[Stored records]
---

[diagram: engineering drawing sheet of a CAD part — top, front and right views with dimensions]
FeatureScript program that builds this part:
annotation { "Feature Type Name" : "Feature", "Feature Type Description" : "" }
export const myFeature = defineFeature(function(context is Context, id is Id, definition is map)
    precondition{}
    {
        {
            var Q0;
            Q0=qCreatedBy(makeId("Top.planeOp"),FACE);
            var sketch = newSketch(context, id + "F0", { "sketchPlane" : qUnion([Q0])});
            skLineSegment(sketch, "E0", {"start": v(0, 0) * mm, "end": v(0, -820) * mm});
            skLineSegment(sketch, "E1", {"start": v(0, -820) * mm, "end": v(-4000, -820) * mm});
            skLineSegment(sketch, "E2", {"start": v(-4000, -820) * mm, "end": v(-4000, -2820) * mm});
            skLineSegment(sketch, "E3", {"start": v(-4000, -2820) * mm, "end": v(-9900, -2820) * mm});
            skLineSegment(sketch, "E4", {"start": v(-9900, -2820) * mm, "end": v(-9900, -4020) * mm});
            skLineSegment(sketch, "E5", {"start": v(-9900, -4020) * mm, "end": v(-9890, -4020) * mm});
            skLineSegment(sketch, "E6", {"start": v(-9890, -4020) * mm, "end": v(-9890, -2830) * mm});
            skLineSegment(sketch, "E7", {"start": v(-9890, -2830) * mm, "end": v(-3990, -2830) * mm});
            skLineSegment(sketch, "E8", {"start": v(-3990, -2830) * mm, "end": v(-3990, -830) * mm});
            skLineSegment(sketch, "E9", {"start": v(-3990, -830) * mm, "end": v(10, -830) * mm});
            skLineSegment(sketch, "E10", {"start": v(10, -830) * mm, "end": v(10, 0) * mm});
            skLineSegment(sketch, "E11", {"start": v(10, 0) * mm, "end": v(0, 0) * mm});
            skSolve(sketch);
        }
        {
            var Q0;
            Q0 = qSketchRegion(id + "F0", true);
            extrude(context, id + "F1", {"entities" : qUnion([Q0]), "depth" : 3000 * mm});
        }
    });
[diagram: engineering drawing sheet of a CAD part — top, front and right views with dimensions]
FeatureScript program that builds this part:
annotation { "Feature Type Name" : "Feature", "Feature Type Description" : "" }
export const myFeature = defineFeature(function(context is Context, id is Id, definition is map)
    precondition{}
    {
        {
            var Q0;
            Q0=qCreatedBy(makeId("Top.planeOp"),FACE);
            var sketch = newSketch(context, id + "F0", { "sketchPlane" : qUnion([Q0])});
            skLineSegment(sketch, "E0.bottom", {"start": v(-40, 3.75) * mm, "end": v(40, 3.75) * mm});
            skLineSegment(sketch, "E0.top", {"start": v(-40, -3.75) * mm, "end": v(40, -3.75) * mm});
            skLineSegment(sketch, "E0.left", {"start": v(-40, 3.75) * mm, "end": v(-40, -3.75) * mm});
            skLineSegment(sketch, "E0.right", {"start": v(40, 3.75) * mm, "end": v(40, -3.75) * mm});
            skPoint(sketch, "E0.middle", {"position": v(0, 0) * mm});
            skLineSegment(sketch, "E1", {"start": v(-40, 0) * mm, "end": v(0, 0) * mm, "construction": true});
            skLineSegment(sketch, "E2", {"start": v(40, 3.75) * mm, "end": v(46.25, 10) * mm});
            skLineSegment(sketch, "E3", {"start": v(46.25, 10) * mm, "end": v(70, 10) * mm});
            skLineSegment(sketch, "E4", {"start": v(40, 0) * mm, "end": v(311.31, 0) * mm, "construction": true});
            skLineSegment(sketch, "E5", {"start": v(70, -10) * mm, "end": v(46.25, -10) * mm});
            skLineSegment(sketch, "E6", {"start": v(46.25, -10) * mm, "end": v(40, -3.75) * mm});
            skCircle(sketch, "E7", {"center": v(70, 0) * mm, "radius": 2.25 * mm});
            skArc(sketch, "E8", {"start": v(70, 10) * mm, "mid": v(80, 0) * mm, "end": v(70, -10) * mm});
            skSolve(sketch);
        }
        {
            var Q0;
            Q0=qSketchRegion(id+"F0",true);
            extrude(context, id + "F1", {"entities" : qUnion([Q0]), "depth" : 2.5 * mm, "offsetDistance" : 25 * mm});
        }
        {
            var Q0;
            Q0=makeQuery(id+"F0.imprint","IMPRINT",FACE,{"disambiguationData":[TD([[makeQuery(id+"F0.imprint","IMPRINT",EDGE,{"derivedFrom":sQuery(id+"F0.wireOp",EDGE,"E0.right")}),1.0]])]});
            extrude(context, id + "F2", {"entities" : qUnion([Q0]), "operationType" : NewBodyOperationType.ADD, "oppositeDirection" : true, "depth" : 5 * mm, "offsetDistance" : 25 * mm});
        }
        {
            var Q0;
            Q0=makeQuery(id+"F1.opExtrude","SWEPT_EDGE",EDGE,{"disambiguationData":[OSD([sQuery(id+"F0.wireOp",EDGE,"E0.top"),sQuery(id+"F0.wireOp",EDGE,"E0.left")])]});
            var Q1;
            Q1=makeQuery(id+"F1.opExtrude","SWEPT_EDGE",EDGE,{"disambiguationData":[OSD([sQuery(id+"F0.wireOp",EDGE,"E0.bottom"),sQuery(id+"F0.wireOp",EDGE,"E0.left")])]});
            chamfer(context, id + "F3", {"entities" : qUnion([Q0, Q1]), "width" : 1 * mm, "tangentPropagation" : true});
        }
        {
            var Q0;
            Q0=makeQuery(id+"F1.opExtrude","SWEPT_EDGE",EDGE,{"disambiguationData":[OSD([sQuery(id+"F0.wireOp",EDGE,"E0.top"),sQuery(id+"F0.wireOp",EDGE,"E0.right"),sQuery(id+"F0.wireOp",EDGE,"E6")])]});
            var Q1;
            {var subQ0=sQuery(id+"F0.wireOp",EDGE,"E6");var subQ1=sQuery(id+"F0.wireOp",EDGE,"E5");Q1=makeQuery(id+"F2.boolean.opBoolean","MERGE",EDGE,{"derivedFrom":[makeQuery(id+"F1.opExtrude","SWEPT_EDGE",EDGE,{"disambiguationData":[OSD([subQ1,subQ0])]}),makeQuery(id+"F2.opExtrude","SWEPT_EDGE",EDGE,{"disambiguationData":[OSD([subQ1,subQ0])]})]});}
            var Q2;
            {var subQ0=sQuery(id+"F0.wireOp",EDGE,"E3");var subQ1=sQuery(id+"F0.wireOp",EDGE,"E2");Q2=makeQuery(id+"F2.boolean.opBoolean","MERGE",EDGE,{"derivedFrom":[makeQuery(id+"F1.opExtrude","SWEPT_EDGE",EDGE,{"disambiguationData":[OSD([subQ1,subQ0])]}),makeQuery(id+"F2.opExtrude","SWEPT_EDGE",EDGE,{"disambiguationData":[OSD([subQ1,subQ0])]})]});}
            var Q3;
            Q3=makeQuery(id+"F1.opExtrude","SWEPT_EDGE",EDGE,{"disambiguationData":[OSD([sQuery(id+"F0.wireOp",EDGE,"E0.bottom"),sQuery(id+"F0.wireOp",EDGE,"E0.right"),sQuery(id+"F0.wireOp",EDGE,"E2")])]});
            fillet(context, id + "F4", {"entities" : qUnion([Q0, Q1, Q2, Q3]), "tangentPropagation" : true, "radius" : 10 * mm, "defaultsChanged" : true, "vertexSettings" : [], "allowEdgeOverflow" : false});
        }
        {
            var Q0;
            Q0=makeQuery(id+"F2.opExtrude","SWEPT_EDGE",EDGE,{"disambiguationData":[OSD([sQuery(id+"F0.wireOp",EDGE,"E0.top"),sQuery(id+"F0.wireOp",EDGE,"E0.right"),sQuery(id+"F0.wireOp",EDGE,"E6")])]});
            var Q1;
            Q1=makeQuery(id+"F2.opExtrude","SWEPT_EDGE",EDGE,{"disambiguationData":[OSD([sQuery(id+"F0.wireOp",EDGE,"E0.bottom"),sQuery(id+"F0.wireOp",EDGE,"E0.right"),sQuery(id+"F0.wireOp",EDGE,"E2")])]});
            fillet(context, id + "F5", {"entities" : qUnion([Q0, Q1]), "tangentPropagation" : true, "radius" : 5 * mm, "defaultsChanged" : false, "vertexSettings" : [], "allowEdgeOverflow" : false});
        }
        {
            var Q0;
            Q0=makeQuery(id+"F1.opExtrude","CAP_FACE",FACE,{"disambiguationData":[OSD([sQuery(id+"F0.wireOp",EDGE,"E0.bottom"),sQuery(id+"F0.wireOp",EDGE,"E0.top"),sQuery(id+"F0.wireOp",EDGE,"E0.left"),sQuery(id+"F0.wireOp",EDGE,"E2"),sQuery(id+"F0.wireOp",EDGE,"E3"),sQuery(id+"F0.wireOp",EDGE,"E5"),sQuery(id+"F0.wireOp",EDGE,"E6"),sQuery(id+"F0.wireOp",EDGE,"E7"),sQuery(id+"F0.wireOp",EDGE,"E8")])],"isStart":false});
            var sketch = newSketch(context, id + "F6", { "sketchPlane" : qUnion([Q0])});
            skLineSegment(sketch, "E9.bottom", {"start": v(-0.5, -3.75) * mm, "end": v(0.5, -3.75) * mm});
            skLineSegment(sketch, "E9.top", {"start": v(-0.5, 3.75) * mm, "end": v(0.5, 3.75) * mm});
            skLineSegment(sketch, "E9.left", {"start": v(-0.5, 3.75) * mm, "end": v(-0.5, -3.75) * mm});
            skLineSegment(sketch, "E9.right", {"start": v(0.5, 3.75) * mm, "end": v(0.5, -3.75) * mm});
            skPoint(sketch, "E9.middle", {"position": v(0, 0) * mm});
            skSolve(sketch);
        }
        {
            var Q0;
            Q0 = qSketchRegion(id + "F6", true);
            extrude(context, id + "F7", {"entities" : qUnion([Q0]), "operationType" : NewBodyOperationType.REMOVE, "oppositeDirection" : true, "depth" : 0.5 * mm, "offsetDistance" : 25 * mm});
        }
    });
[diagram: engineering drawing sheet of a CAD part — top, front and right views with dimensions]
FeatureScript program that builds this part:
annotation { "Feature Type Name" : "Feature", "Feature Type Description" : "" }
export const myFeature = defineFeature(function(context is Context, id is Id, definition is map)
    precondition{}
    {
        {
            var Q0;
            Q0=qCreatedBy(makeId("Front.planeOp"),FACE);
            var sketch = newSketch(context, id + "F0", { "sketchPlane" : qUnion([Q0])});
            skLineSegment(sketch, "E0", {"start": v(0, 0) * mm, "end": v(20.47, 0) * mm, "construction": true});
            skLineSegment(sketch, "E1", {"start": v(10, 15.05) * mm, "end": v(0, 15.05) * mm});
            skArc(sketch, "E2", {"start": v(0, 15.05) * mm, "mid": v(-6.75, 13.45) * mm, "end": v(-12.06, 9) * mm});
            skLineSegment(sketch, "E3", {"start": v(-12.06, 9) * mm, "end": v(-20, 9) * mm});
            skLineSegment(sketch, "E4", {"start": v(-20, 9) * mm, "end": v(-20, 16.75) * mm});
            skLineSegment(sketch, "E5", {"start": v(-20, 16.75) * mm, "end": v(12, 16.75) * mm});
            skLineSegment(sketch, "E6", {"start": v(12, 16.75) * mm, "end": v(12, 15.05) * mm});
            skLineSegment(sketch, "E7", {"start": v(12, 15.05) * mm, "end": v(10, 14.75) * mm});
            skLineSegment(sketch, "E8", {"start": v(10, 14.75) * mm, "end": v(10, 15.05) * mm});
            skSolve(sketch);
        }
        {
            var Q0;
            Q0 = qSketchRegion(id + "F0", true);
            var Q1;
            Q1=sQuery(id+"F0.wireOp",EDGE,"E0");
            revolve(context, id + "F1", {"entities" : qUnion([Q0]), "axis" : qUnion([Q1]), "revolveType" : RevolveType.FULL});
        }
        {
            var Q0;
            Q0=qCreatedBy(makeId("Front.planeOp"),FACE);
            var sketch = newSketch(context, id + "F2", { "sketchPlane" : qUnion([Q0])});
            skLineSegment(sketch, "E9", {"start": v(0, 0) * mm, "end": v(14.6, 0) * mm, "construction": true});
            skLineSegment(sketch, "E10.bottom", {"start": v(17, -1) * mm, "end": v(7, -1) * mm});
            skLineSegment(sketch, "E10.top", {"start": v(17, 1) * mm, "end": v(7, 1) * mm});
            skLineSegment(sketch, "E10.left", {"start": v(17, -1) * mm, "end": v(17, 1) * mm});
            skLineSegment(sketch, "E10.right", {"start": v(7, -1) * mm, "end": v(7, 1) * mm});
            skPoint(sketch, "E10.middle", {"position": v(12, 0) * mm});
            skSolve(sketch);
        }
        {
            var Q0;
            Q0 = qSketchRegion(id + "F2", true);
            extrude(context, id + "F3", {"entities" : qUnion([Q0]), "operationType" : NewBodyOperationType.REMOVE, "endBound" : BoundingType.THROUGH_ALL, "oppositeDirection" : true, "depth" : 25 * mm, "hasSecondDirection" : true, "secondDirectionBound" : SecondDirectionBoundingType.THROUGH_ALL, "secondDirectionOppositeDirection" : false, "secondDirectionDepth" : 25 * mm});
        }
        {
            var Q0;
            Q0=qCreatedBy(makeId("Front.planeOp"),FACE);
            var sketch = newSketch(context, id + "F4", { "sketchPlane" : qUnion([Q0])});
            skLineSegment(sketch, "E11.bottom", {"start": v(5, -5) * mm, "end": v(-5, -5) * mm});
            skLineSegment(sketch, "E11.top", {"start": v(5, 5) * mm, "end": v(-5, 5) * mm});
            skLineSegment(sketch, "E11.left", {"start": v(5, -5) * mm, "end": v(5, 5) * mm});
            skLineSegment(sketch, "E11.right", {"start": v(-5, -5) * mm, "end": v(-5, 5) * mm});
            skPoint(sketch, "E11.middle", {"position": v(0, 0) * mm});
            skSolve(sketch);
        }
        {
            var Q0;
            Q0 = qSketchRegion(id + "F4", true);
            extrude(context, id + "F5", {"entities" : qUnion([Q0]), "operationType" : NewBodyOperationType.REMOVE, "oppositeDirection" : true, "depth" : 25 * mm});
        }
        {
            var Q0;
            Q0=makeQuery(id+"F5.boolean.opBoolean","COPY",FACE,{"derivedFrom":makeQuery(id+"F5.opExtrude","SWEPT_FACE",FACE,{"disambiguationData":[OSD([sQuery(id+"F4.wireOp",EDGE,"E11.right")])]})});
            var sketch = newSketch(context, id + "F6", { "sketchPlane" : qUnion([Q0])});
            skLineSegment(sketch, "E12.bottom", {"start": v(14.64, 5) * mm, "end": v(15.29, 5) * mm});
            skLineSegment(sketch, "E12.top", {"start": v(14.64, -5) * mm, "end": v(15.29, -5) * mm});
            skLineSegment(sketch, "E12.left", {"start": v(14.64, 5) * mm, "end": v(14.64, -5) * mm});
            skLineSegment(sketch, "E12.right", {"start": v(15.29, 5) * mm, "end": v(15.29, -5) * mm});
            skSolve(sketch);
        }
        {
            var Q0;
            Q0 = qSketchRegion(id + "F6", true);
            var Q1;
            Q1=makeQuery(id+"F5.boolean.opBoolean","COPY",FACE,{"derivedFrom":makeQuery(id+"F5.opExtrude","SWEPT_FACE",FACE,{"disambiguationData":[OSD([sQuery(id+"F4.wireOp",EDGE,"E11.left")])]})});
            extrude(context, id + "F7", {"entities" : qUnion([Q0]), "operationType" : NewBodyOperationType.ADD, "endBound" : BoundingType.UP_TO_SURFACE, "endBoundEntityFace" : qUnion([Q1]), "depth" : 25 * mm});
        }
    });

---

Written exercise:
List each line in the entries above that has the string "position" in it. Case counts.

Written answer:
            skPoint(sketch, "E0.middle", {"position": v(0, 0) * mm});
            skPoint(sketch, "E9.middle", {"position": v(0, 0) * mm});
            skPoint(sketch, "E10.middle", {"position": v(12, 0) * mm});
            skPoint(sketch, "E11.middle", {"position": v(0, 0) * mm});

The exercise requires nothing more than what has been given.